Q: My bank is sending by mail letters to its charge card clients with excellent payment histories and the “ability to repay,” notifying them that the bank is increasing their credit line. Because the clients did not ask for a boost, should the letter offer the client the alternative of pulling out or declining the boost? 

A: Nothing in Regulation Z restricts card companies from instantly increasing a customer’s credit line so long as the client fulfills the policy’s “ability to repay” requirement. While there might be advantages to automated credit line boosts, some customers might not desire a greater limitation, to prevent over-spending, for instance. Thus, it makes good sense for the bank to honor a demand not to increase the limitation—or to reduce the limitation. However, there is no commitment to offer the alternative in composing to the customer.

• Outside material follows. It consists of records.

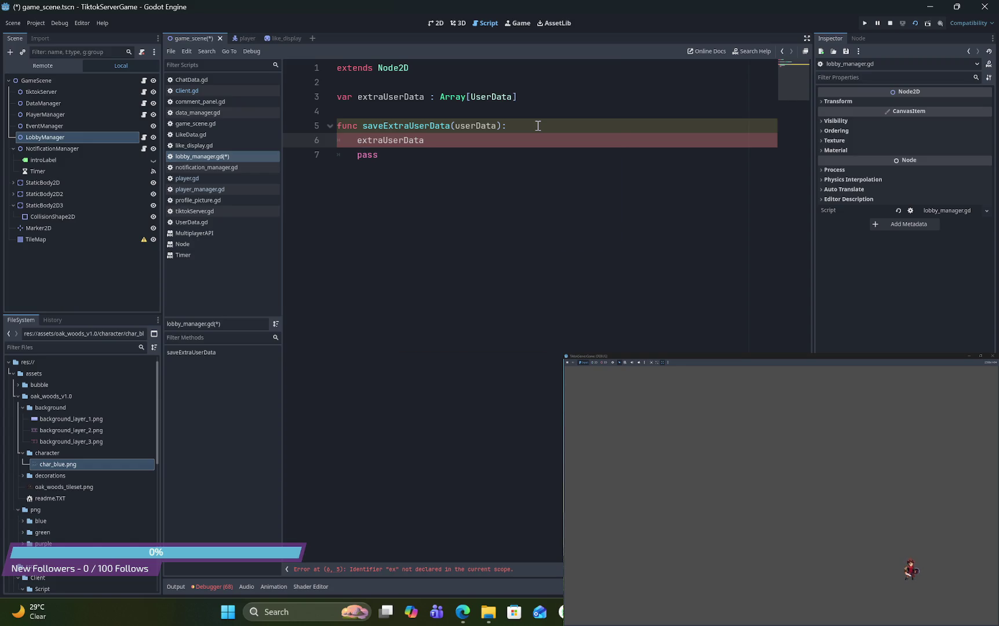
type(".app")
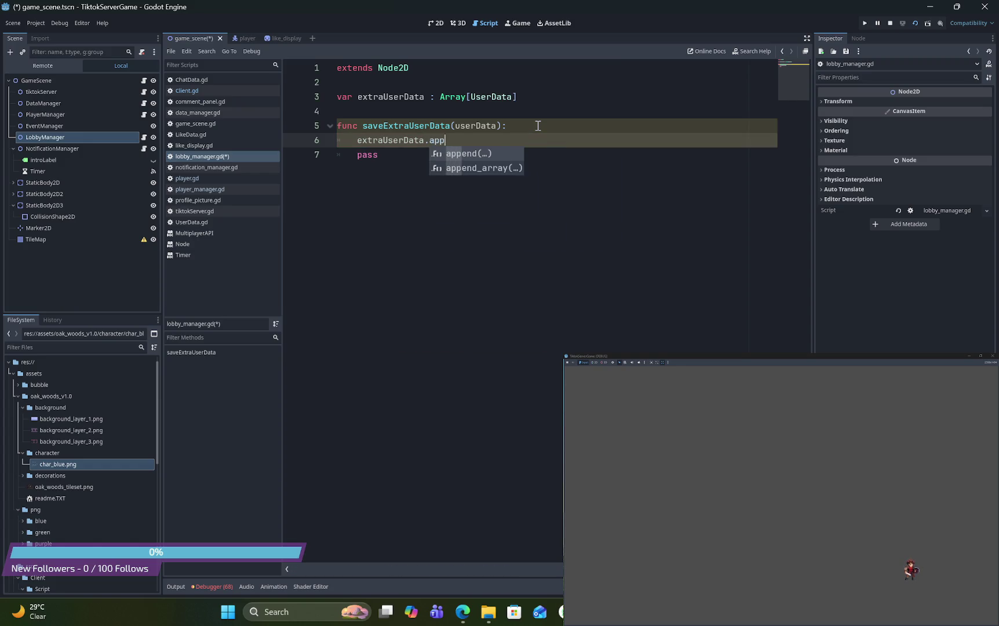
key("Return")
type("user")
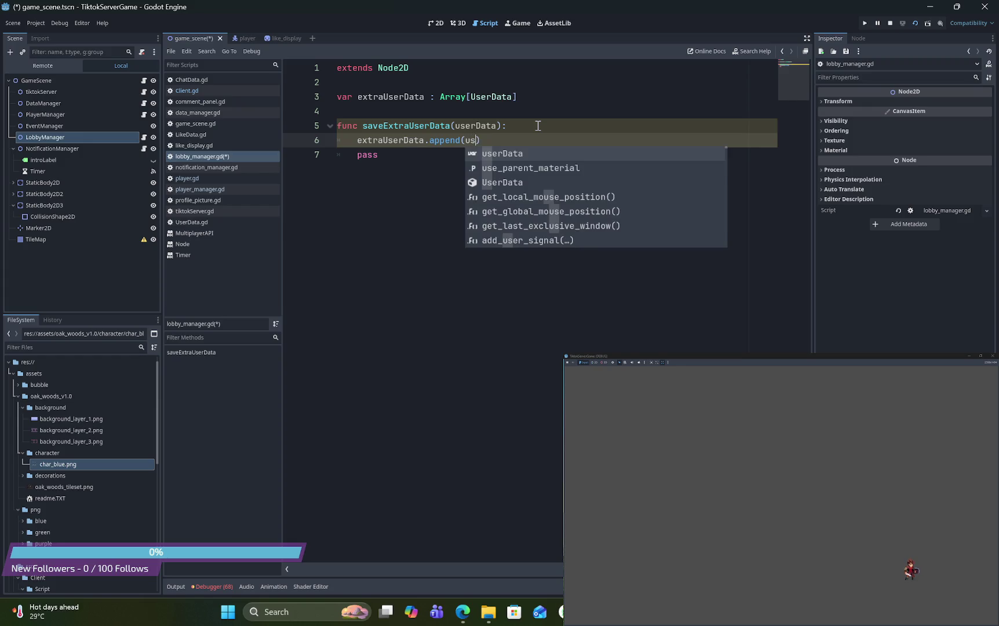
key("Return")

Q: Does Regulation B need banks to have a secondary evaluation prior to rejecting a loan? If not needed, exist any “best practices” the bank should think about?

A: Regulation B does not need a secondary evaluation of unfavorable credit choices. In reality, some unfavorable choices are created without any human intervention. That is not to state a bank might not set up such a procedure must the bank consider it proper, and numerous banks do. Whether there is an evaluation might depend upon the loan type.

In addition, some banks evaluate last unfavorable choices and unfavorable action notifications for functions of examining bank compliance with Regulation B’s technical and substantive requirements (such as reasonable financing).

The technical evaluation guarantees the notification was finished properly. The reasonable financing evaluation or file contrast examines whether the loan may have been made with specific changes or whether another lending institution may have made the loan utilizing various unbiased requirements. The objective of this evaluation is to decrease the danger of diverse treatment.

Answers are supplied by ABA Regulatory Policy and Compliance employee Leslie T. Callaway, CRCM, CAFP, senior director, compliance outreach and advancement; Mark Kruhm, CRCM, CAFP, senior compliance expert; and Rhonda Castaneda, CRCM, senior compliance expert. Answers do not offer, nor are they replacements for, expert legal recommendations. Answers are existing as September 2021.


A news media journalist always on the go, I've been published in major publications including VICE, The Atlantic, and TIME.